• Data provided:
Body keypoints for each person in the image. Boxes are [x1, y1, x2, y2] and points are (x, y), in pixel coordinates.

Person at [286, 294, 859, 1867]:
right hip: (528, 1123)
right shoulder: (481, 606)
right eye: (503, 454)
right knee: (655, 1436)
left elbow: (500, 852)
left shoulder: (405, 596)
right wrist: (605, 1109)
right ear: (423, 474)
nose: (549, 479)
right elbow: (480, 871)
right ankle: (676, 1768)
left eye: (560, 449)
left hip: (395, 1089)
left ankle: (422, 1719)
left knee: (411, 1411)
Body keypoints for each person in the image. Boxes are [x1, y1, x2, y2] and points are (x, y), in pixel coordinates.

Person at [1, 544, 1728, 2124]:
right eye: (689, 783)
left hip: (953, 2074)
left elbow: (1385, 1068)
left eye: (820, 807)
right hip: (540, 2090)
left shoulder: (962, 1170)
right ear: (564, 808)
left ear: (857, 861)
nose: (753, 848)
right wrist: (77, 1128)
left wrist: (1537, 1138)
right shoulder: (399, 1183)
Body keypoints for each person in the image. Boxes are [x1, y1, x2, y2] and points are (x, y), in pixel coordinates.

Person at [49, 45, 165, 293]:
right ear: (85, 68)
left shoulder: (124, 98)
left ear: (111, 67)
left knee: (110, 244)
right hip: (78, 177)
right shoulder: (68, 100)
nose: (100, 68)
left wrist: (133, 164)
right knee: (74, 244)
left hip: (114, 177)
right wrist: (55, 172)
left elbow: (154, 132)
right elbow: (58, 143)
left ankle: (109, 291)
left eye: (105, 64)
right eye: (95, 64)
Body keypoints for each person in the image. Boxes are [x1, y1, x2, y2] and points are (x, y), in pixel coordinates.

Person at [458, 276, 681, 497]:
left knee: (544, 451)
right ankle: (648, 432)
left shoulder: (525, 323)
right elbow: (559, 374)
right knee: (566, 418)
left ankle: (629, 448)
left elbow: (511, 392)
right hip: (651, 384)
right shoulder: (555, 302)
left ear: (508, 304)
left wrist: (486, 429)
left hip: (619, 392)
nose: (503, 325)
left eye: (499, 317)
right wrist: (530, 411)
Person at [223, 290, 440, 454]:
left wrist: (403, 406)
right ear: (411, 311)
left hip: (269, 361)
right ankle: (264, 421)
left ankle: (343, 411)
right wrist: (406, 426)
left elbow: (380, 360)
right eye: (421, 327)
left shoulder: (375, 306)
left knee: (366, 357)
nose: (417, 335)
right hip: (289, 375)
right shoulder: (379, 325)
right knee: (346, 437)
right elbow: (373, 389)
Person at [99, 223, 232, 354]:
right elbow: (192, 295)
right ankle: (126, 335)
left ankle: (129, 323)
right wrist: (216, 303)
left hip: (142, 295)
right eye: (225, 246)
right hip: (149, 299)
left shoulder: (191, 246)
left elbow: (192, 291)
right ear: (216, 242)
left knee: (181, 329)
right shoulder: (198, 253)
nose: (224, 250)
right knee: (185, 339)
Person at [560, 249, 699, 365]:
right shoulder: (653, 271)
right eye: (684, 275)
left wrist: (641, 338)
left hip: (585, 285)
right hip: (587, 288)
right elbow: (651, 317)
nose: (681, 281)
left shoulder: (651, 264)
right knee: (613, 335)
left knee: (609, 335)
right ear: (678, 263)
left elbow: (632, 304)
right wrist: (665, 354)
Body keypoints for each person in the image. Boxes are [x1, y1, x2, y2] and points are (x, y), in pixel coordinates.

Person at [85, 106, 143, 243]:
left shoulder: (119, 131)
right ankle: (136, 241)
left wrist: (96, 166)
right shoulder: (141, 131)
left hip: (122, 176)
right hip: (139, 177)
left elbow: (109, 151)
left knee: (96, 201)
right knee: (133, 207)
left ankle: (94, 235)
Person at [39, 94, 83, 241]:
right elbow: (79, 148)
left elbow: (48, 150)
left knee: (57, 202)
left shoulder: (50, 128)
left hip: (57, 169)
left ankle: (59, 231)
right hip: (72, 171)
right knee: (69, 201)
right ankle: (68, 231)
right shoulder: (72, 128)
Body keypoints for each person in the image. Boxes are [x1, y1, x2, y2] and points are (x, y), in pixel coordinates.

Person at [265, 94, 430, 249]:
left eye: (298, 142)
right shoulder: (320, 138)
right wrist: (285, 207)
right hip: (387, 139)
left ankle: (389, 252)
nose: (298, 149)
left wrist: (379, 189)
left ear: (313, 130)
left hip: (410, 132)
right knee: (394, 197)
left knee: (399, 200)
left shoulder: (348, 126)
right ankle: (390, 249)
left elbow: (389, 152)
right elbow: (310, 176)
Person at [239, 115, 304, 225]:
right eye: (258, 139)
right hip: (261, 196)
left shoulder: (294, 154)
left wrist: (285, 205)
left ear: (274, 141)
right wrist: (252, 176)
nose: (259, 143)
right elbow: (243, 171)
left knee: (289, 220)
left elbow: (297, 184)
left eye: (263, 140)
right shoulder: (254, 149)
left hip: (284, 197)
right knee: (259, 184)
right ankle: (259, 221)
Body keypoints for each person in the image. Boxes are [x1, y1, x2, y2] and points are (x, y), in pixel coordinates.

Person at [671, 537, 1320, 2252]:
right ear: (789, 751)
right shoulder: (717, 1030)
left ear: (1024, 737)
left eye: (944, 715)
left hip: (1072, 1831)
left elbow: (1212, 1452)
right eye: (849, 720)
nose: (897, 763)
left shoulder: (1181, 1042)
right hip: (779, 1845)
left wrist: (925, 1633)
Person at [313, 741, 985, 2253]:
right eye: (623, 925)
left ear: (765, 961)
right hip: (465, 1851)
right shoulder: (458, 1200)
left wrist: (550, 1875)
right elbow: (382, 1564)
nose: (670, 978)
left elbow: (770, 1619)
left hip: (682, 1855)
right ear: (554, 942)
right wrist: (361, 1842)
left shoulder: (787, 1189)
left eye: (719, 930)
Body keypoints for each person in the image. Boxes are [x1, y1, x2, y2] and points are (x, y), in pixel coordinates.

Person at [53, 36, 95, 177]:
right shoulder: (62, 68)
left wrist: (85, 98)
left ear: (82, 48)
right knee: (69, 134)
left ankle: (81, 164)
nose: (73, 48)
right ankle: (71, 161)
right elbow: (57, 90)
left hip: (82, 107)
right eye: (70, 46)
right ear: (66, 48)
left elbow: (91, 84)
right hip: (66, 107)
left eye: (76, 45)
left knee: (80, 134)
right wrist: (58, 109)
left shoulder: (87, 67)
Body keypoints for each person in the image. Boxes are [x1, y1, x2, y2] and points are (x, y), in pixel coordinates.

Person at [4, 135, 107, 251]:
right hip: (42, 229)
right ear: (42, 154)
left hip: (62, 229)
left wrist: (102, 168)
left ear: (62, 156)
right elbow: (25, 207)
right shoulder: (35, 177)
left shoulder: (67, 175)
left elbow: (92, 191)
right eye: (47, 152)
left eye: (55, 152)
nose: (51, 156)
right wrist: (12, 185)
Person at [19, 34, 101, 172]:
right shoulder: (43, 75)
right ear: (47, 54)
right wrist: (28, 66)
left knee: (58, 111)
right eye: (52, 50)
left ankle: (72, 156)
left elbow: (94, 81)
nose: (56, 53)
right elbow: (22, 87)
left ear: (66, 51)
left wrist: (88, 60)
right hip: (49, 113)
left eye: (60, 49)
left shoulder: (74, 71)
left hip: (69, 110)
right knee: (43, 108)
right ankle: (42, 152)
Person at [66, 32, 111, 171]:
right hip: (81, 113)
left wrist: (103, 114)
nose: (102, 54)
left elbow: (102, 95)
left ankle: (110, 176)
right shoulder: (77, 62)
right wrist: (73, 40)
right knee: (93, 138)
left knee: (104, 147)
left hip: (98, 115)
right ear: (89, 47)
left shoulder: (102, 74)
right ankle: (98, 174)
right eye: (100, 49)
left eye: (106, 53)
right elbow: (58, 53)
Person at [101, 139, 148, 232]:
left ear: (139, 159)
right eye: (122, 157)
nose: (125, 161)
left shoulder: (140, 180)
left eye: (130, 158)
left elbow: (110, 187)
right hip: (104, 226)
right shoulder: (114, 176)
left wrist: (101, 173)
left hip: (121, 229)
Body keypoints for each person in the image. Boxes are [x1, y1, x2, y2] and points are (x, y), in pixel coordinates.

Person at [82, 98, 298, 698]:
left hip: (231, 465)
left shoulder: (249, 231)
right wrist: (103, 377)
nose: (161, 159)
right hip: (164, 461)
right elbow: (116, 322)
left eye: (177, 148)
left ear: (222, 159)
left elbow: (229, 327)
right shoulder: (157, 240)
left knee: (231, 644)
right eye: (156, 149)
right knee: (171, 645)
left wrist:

• Required work: All that is wanted is an exact copy of the lines above from the one with "left ear: (765, 961)" through the one with "left knee: (80, 134)", with both ends included.

• Answer for the task:
left ear: (765, 961)
right hip: (465, 1851)
right shoulder: (458, 1200)
left wrist: (550, 1875)
right elbow: (382, 1564)
nose: (670, 978)
left elbow: (770, 1619)
left hip: (682, 1855)
right ear: (554, 942)
right wrist: (361, 1842)
left shoulder: (787, 1189)
left eye: (719, 930)
Body keypoints for each person in the image. Boxes are [x1, y1, x2, y2] and points are (x, y), in pixel coordinates.

Person at [53, 36, 95, 177]:
right shoulder: (62, 68)
left wrist: (85, 98)
left ear: (82, 48)
right knee: (69, 134)
left ankle: (81, 164)
nose: (73, 48)
right ankle: (71, 161)
right elbow: (57, 90)
left hip: (82, 107)
right eye: (70, 46)
right ear: (66, 48)
left elbow: (91, 84)
right hip: (66, 107)
left eye: (76, 45)
left knee: (80, 134)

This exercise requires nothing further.